* TASK REQUIREMENTS *
What lines in the listing include "left"? Return a copy of each.

* MATERIALS PROVIDED *

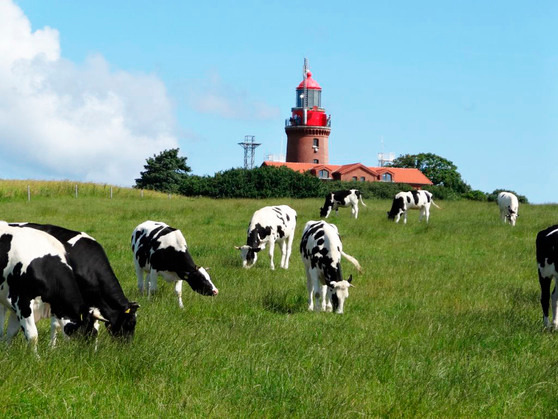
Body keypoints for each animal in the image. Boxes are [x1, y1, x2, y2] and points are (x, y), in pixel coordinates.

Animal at [0, 223, 103, 352]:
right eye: (89, 333)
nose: (92, 354)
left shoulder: (15, 305)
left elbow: (11, 332)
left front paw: (6, 352)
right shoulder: (22, 301)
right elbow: (32, 335)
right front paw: (36, 357)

* WRITTEN REPLY *
left shoulder: (15, 305)
left elbow: (11, 332)
left front paw: (6, 352)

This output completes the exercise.